**WHAT YOU WILL DO:**
Copy everything in the data from the line containing "(Produced Using Reduced" down to the line containing "Style No. 84218", including both of those lines.

**DATASET ENTRIES:**
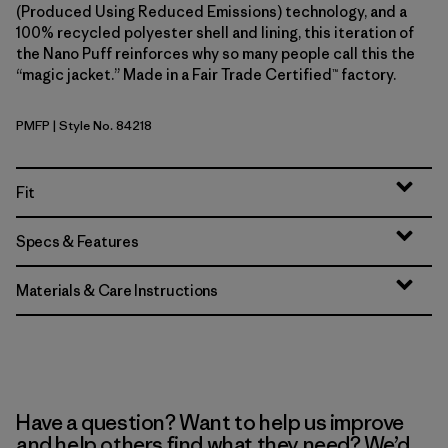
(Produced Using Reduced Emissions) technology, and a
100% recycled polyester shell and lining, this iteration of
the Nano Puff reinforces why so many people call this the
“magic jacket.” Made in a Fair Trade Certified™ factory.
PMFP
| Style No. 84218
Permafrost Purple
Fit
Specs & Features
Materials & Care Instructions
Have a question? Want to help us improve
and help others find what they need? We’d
---
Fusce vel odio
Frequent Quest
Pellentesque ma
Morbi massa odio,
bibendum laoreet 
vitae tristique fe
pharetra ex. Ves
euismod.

**ANSWER TO THIS EXERCISE:**
(Produced Using Reduced Emissions) technology, and a
100% recycled polyester shell and lining, this iteration of
the Nano Puff reinforces why so many people call this the
“magic jacket.” Made in a Fair Trade Certified™ factory.
PMFP
| Style No. 84218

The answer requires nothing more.